In my first article in this series, I established the critical importance for every sales leader to have effective sales reporting, analytics and eventually advanced analytics.
In this article, I will firstly explore building data culture and literacy, and what benefits can be gained by a more data-driven decision-making approach. This relates to the fact that data and analytical technology make better decision-making possible, but ultimately, it's the company’s people that will have to interpret and make decisions based on that data.
Attitudes towards data and data literacy, therefore, play a critical role in the improvement of decision-making in the organisation, but it can't adjudicate such levels if it has not assessed them.
Corporate data literacy is defined as the ability of a company’s workforce to read, analyse, utilise for decision-making, and communicate data throughout the organisation. Beyond having a data-literate sales team and workforce, businesses need to ensure these skills are used across the organisation if they are to compete and win in the fourth industrial revolution.
The Data Literacy Index Report revealed that a $500 million enterprise value opportunity exists through data literacy − now surely that is a cherry any company would want to pick?
This major academic study showed a correlation between company performance and workforce data literacy. It found that organisations with strong corporate data literacy exhibit up to 5% higher enterprise value. Moreover, while most business decision-makers recognise the importance of a data-literate workforce, less than 20% were found to be encouraging employees to become more confident with data.
Attitudes towards data and data literacy, therefore, play a critical role in the improvement of decision-making in the organisation.
The index also found that large enterprises with a higher corporate data literacy experience $320 million to $534 million in higher enterprise value (the total market value of the business).
Despite there being a clear correlation between enterprise value and data literacy, there is a gap between how companies perceive the importance and relevance of data, and how they are actively increasing workforce data literacy. While 92% of business decision-makers believed it important for employees to be data-literate, just 17% reported that their business significantly encourages employees to become more confident with data.

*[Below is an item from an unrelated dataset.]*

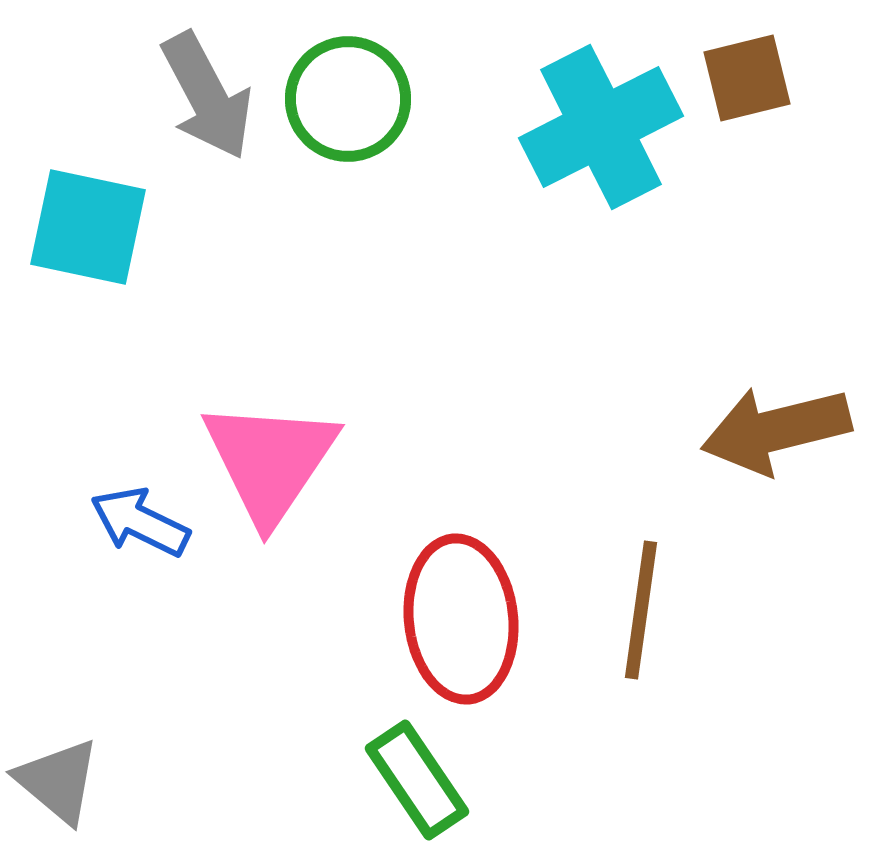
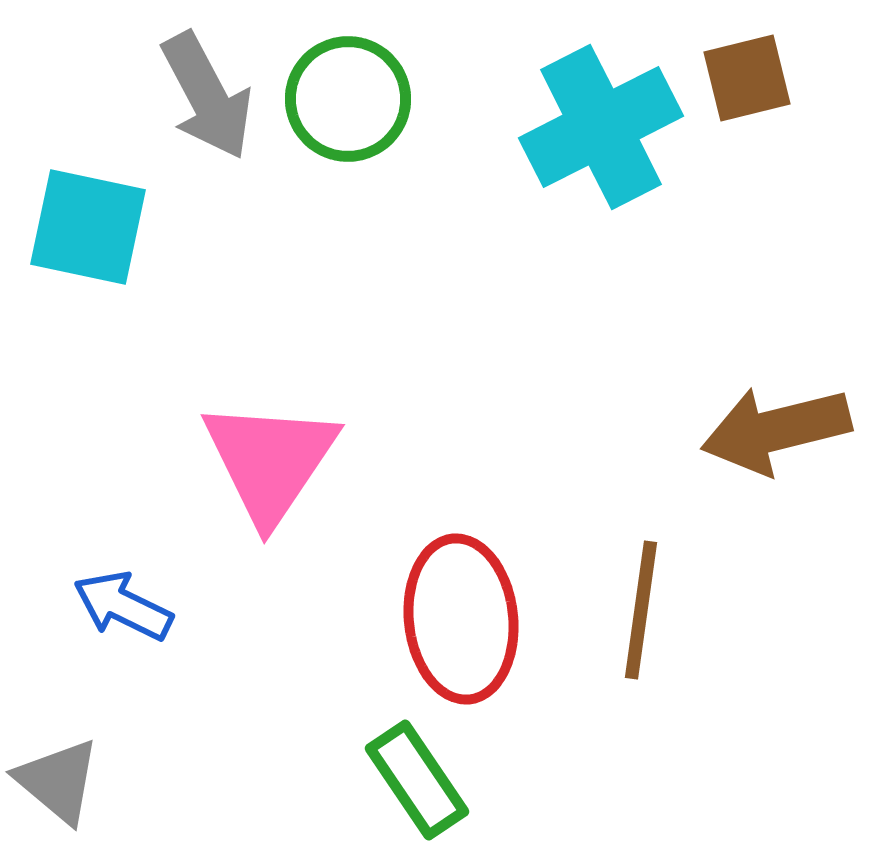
blue arrow: moved 17 px left, 84 px down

The index revealed that improved corporate data literacy also positively impacts other measures of corporate performance, including gross margin, return-on-assets, return-on-equity and return-on-sales.
Why is data literacy important?
If you are still asking questions like this, consider the advice of international research gurus such as the IDC, a global provider of market intelligence, which forecasts a tenfold increase in worldwide data by 2025.
According to the IDC, increasingly data-driven organisations will produce data-literate employees that contribute more to their roles and help businesses sharpen their competitive-edge in an aggressive global economy.
This is endorsed by Gartner, which notes that championing data literacy, and measuring its effectiveness by using relevant data literacy metrics, offers tangible business benefits. The global research house adds that as data and analytics strategies become integral to all aspects of digital business, being data-literate can enable organisations to seamlessly adopt existing and emerging technologies.
Gartner further confirms that in building a data-literate workforce, chief data officers (CDOs) − if you are lucky enough to have one −need to quantify and communicate the success of data literacy training by defining and tracking relevant metrics. This is described as a strategy that can transform the business while building loyalty with a workforce.
The antithesis of this is an enterprise with poor data literacy, which Gartner ranks as the second-biggest internal roadblock to the success of the CDO's office and adds that by 2023, data literacy will become essential in driving business value, as demonstrated by its formal inclusion in over 80% of data and analytics strategies and change management programmes.
Gartner advises that companies begin assessing data literacy with these questions:
- How many people in the business can interpret straightforward statistical operations such as correlations or judge averages?
- How many managers can construct a business case based on concrete, accurate and relevant numbers?
- How many managers can explain the output of their systems or processes?
- How many data scientists can explain the output of their machine learning algorithms?
- How many customers can truly appreciate and internalise the essence of the data shared with them?
This is just one set of guidelines, but provide a reasonable starting point for the assessment. However, companies may need to pay special attention to the sales team, as when it comes to data and analytics, data literacy among sales professionals is found to be especially low.
For the lucky few who have a modern sales intelligence system, you may have run into the challenge of lack of adoption. This is another reason to set about the all-important task of introducing a data literacy programme to the sales team which will help to facilitate uptake and the effective use of data.
So, to synopsise, having data-literate management and staff is, to say the least, advisable but if you have no idea what the status of data literacy is throughout the organisation and specifically on the sales team, you won't get out of the starting gates.
By Kevin van der Merwe, Sales director, iOCO Qlik.